(Extract to read)

Recombinant Listeria strains induce a potent OVA-specific effector T cell response that is associated with transient liver toxicity. (A) Female C57BL/6 mice were vaccinated i.v. (IV) with 0.1 LD50 of indicated attenuated Listeria-OVA strain. OVA-specific immunity was assessed by intracellular cytokine staining on day 7 after a single vaccination. Representative dot blots of SL8-stimulated spleen cells gated on CD8+ T cells are shown. The percentage of IFN-γ+CD8+ T cells in the absence of SL8 stimulation was <0.03% (data not shown). (B) Vaccination of mice with wild type (wt) or the attenuated Listeria ΔactA mutant induces transient liver toxicity. Three C57BL/6 mice per group were vaccinated i.v. with 5 × 104 colony-forming units (CFU) of wild type or 1 × 107 colony-forming units of ΔactA. Serum levels of the liver enzyme AST (in units per liter) were determined at different times after infection.

Fig. 2.

The introduction of the inlB deletion on the ΔactA mutant does not abrogate the ability of strains to induce potent antigen-specific T cell responses. C57BL/6 mice were vaccinated i.v. with 1 × 107 colony-forming units (CFU) of the indicated strain. OVA-specific CD8+ T cell immunity was assessed on day 7 after vaccination by using intracellular cytokine staining. (A) Representative dot blots of SL8-stimulated spleen cells are shown. (Left) ΔactA/ΔinlB. (Center) ΔactA-OVA. (Right) ΔactA/ΔinlB-OVA. PerCP, peridinin chlorophyll protein. (B) The average percentage of OVA-specific CD8+ T cells of eight mice is shown.

Fig. 3.

The inability of Listeria ΔactA/ΔinlB to infect nonphagocytic cells in vitro results in accelerated clearance in vivo. (A) In vitro infectivity of the human hepatocyte cell line (HepG2), fresh human hepatocytes (two donors), a human monocyte cell line (THP-1), and primary human monocytes (three donors) is shown. For all strains, the rate of infection is normalized to the rate of infection by wild-type (wt) Listeria. The averages of three (or two for primary human hepatocytes) independent experiments are shown. (B) The in vivo growth kinetic in liver was assessed for wild type (Upper Left), ΔactA (Lower Left), ΔinlB (Upper Right), and ΔactA/ΔinlB (Lower Right). C57BL/6 mice were injected i.v. with 0.1 LD50 of the indicated strain and bacteria per organ were determined from three mice at each time point. A representative of two experiments is shown.

Fig. 4.

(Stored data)
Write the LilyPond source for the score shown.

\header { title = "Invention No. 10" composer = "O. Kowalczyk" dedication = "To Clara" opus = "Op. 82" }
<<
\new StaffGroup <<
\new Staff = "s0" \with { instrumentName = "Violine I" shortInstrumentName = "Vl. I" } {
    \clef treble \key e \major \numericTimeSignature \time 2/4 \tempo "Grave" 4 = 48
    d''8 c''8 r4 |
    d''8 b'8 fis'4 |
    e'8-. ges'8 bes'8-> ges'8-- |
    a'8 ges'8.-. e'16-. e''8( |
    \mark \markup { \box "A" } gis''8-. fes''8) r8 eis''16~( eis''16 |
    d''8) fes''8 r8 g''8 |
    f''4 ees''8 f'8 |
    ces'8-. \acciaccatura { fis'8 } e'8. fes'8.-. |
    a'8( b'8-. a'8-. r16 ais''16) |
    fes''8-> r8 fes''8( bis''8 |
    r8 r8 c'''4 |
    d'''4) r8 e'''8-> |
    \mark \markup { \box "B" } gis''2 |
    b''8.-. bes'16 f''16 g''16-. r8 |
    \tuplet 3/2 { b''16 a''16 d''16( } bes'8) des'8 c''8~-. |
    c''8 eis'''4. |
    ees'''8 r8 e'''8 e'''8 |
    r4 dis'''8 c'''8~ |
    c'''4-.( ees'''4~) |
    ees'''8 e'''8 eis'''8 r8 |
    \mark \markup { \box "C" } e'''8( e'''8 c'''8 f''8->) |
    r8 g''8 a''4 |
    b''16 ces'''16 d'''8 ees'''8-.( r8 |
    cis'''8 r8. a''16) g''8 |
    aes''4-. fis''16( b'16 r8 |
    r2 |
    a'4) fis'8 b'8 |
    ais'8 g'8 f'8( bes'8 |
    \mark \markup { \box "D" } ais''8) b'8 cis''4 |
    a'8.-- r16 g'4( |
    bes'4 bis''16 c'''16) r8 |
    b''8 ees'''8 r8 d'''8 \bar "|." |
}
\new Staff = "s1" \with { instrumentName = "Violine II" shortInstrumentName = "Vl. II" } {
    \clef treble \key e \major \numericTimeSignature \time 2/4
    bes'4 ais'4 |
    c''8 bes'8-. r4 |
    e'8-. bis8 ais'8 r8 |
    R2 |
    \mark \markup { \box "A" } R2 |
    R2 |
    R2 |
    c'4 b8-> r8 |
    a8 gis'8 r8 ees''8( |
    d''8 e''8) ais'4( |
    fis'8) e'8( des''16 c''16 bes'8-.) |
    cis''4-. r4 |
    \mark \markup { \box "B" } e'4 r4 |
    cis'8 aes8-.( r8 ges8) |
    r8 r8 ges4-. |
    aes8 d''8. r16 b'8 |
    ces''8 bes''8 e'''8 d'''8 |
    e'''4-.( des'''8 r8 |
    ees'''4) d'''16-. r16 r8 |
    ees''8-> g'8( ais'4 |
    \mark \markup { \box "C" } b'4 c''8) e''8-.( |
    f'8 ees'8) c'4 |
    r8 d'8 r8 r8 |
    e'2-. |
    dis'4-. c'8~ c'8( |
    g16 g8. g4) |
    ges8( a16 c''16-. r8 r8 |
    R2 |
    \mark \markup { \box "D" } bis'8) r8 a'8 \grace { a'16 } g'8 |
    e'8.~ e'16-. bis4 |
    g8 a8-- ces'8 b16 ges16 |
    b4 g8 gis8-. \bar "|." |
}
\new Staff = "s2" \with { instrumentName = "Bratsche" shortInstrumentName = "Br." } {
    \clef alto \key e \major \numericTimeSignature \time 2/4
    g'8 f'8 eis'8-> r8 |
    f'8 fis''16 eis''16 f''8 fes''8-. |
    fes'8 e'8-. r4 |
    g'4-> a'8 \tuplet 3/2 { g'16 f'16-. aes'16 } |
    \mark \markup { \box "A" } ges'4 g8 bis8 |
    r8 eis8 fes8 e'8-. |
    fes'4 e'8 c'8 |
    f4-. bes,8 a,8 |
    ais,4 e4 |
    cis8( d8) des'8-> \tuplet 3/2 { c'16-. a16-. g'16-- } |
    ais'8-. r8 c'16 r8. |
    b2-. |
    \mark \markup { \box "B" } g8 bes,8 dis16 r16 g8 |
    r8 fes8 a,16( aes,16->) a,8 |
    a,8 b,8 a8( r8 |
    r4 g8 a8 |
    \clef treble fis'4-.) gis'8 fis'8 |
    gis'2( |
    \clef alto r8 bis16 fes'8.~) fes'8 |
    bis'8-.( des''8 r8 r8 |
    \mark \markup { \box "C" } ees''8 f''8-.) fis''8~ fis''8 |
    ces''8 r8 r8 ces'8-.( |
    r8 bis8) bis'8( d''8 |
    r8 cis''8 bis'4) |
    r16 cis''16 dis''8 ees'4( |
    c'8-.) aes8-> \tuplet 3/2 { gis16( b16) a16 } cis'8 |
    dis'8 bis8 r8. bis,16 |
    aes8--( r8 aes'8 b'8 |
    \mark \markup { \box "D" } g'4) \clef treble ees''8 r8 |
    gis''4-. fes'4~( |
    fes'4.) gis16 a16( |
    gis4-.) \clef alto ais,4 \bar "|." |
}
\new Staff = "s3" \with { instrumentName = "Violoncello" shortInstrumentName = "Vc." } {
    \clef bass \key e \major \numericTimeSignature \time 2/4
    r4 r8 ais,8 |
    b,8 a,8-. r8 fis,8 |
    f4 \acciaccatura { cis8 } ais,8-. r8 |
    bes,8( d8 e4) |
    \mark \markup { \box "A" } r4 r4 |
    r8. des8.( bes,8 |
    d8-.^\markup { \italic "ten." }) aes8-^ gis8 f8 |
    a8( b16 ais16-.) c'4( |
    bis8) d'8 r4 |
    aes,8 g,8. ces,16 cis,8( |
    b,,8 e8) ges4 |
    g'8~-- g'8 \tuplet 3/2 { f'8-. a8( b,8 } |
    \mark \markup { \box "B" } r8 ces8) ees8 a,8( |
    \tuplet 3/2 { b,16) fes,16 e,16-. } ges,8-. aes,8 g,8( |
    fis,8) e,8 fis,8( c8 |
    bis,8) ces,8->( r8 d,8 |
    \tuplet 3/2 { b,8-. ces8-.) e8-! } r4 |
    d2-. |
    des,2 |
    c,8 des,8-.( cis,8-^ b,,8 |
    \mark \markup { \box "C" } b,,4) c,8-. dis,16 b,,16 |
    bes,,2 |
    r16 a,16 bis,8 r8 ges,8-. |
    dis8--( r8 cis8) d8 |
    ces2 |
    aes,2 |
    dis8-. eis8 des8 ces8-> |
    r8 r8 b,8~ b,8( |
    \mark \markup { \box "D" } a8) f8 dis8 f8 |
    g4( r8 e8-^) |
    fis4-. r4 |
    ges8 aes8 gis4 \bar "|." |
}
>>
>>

(Work task)
Write out, word for word, the passage of the Listeria vaccine figure legends that opens with the words containing "The inability of" and closes with "experiments is shown.".

(Result)
The inability of Listeria ΔactA/ΔinlB to infect nonphagocytic cells in vitro results in accelerated clearance in vivo. (A) In vitro infectivity of the human hepatocyte cell line (HepG2), fresh human hepatocytes (two donors), a human monocyte cell line (THP-1), and primary human monocytes (three donors) is shown. For all strains, the rate of infection is normalized to the rate of infection by wild-type (wt) Listeria. The averages of three (or two for primary human hepatocytes) independent experiments are shown. (B) The in vivo growth kinetic in liver was assessed for wild type (Upper Left), ΔactA (Lower Left), ΔinlB (Upper Right), and ΔactA/ΔinlB (Lower Right). C57BL/6 mice were injected i.v. with 0.1 LD50 of the indicated strain and bacteria per organ were determined from three mice at each time point. A representative of two experiments is shown.